Tz. 23
Stand: 22. Auflage – ET: 10/2018
Anders als bei einer Änderung gesetzlicher Vorschriften behält eine Auskunft auch Gültigkeit, wenn sich die der Auskunft zugrunde liegende Rechtsansicht der FinVerw. oder der Rechtsprechung ändert. Hier kommt ein Widerruf der rechtmäßigen Auskunft in entsprechender Anwendung des § 131 AO Betracht, der aber bei der Verwirklichung eines einmaligen Sachverhalts jedenfalls dann ausscheidet, wenn der Stpfl. im Vertrauen auf die Auskunft bereits entsprechende Dispositionen getätigt hat. Steht die Disposition noch bevor, ist zu prüfen, ob das Dispositionsinteresse des Stpfl. einen weiteren Vertrauensschutz, insbes. angesichts bereits getroffener Vorbereitungen, rechtfertigt (vgl.

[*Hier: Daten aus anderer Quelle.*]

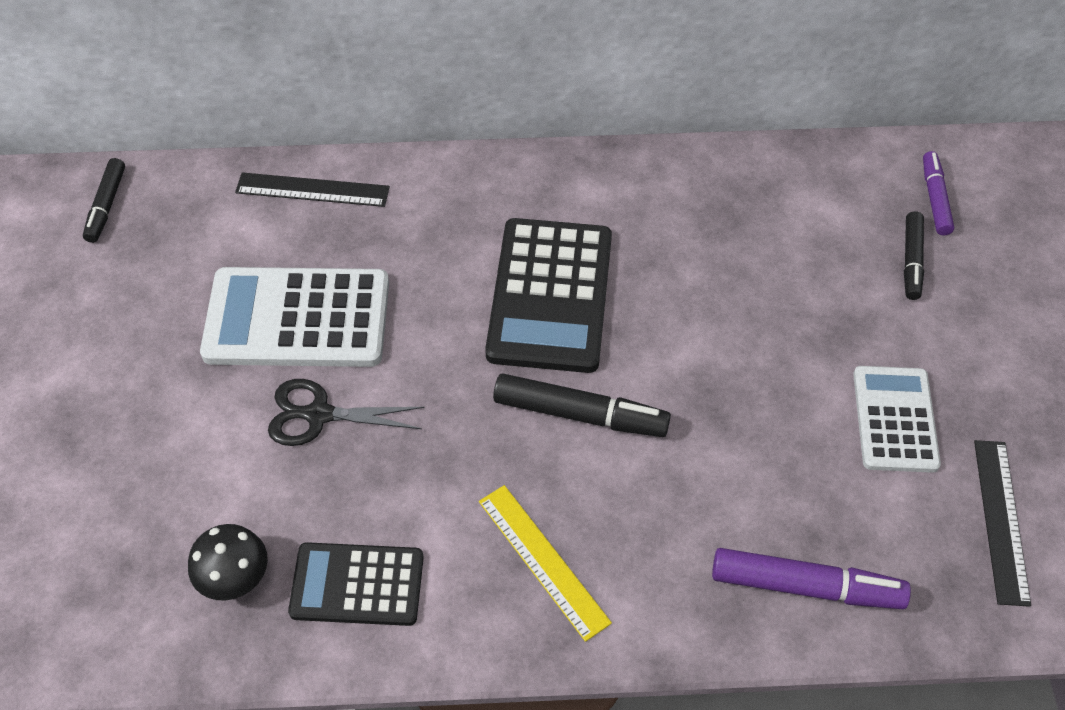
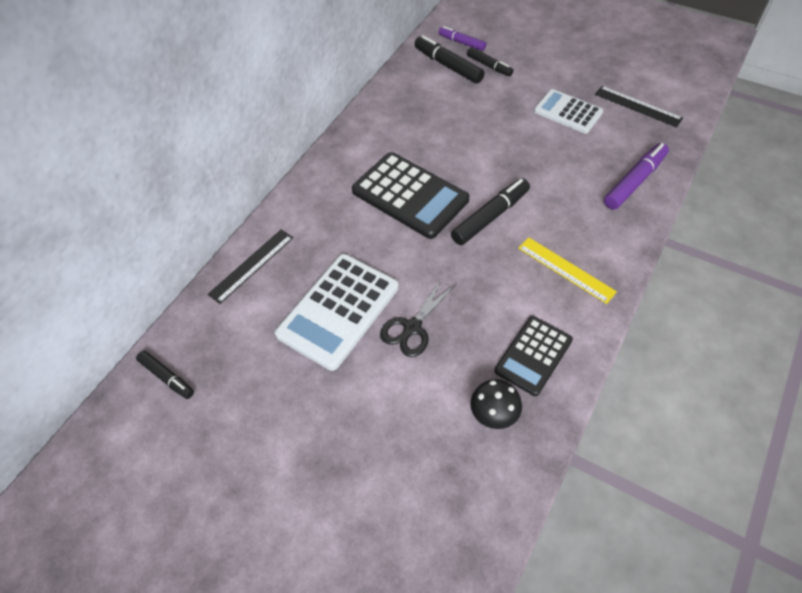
camera: 55 degrees left, 0 degrees up
(543, 561) = (566, 269): yellow ruler -> yellow ruler turned 45 degrees clockwise
(863, 207) = (448, 65): none -> black marker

BFH v. 02.09.2009, I R 20/09, BFH/NV 2010, 391). Bei Dauersachverhalten kommt ein Widerruf nur für die Zukunft in Betracht. Insoweit enthält § 2 Abs. 4 StAuskV eine selbstständige Rechtsgrundlage für die Aufhebung einer verbindlichen Zusage (AEAO zu § 89, Nr. 3.6.6). Ein Vertrauensschutz des Stpfl. in den Fortbestand einer rechtswidrigen Auskunft besteht grds. nicht. Auch hier ist aber stets zu prüfen, ob und in welchem Umfang der Stpfl. bereits schützenwerte Dispositionen getroffen hat. So müssen z. B. langfristige vertragliche Bindungen des Stpfl. in die Ermessensentscheidung über einen Widerruf einbezogen werden. Ob eine Aufhebung oder Änderung der Zusage erfolgt, steht im Ermessen der Finanzbehörde, die ihre Ermessenserwägungen auch in der aufhebenden oder ändernden Entscheidung darlegen muss.
Tz. 24
Stand: 22. Auflage – ET: 10/2018
Eine Auskunft kann in entsprechender Anwendung des § 130 AO auch mit der Wirkung für die Vergangenheit zurückgenommen werden, sofern die gesetzlichen Voraussetzungen von § 130 Abs. 2 Nr. 1 bis 4 AO erfüllt sind. Ob eine Zusage materiell rechtswidrig ist, richtet sich nach § 2 Abs. 4 StAuskV, wenn die Zusage ohne Rechtsgrundlage oder unter Verstoß gegen materielle Rechtsnormen erlassen wurde oder rechtsfehlerhaft ist. Die FinVerw. sieht eine Auskunft auch dann als rechtswidrig "unrichtig" an, wenn sie von einer nach ihrer Bekanntgabe ergangenen gerichtlichen Entscheidung oder einer später ergangenen Verwaltungsanweisung abweicht (AEAO zu § 89, Nr. 3.6.6). Es erscheint zumindest zweifelhaft, ob eine geänderte Verwaltungsansicht regelmäßig zur Rechtswidrigkeit einer vorherigen Zusage führt; den Vertrauensschutzinteressen des Stpfl. wird indes regelmäßig dadurch Rechnung getragen, dass die Aufhebung oder Änderung in diesen Fällen nur für die Zukunft erfolgt. Zudem hat die FinVerw. auch insoweit eine Ermessensentscheidung zu treffen ("kann"). Vor einer Änderung ist der Betroffene anzuhören.
Tz. 25
Stand: 22. Auflage – ET: 10/2018
Fraglich ist, ob gegen die Rücknahme oder Widerruf ein Rechtsbehelf gegeben ist. Sieht man die Rücknahme/den Widerruf als actus contrarius zu der zuvor erteilten Auskunft an, handelt es sich auch insoweit um einen Verwaltungsakt, sodass eine isolierte Anfechtung in Betracht kommt. Daher ist gegen eine Rücknahme, einen Widerruf oder eine Änderung der Einspruch gegeben. Hat die Finanzbehörde aufgrund der Rücknahme/des Widerrufs einen von der Auskunft abweichenden VA erlassen, ist das Rechtsbehelfs- oder Klageverfahren gegen den abweichenden VA bis zur Entscheidung über das Rechtsbehelfsverfahren gegen die Rücknahme/den Widerruf auszusetzen (BFH v. 16.05.2013, V R 23/12, BStBl II 2014, 325).